EXERCISE AIM - For this exercise, report every line of the material that includes "بكلية".

STORED DATA -

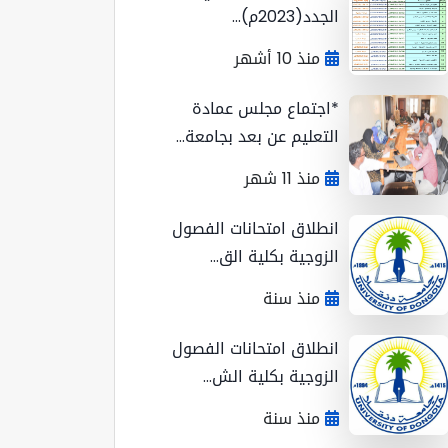
الجدد(2023م)...
منذ 10 أشهر
*اجتماع مجلس عمادة
التعليم عن بعد بجامعة...
منذ 11 شهر
انطلاق امتحانات الفصول
الزوجية بكلية الق...
منذ سنة
انطلاق امتحانات الفصول
الزوجية بكلية الش...
منذ سنة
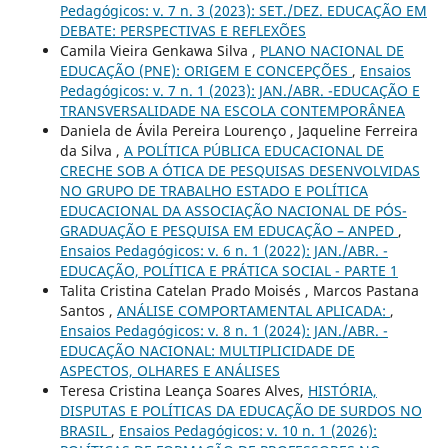
Pedagógicos: v. 7 n. 3 (2023): SET./DEZ. EDUCAÇÃO EM
DEBATE: PERSPECTIVAS E REFLEXÕES
Camila Vieira Genkawa Silva ,
PLANO NACIONAL DE
EDUCAÇÃO (PNE): ORIGEM E CONCEPÇÕES
,
Ensaios
Pedagógicos: v. 7 n. 1 (2023): JAN./ABR. -EDUCAÇÃO E
TRANSVERSALIDADE NA ESCOLA CONTEMPORÂNEA
Daniela de Ávila Pereira Lourenço , Jaqueline Ferreira
da Silva ,
A POLÍTICA PÚBLICA EDUCACIONAL DE
CRECHE SOB A ÓTICA DE PESQUISAS DESENVOLVIDAS
NO GRUPO DE TRABALHO ESTADO E POLÍTICA
EDUCACIONAL DA ASSOCIAÇÃO NACIONAL DE PÓS-
GRADUAÇÃO E PESQUISA EM EDUCAÇÃO – ANPED
,
Ensaios Pedagógicos: v. 6 n. 1 (2022): JAN./ABR. -
EDUCAÇÃO, POLÍTICA E PRÁTICA SOCIAL - PARTE 1
Talita Cristina Catelan Prado Moisés , Marcos Pastana
Santos ,
ANÁLISE COMPORTAMENTAL APLICADA:
,
Ensaios Pedagógicos: v. 8 n. 1 (2024): JAN./ABR. -
EDUCAÇÃO NACIONAL: MULTIPLICIDADE DE
ASPECTOS, OLHARES E ANÁLISES
Teresa Cristina Leança Soares Alves,
HISTÓRIA,
DISPUTAS E POLÍTICAS DA EDUCAÇÃO DE SURDOS NO
BRASIL
,
Ensaios Pedagógicos: v. 10 n. 1 (2026):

SOLVED PROBLEM -
الزوجية بكلية الق...
الزوجية بكلية الش...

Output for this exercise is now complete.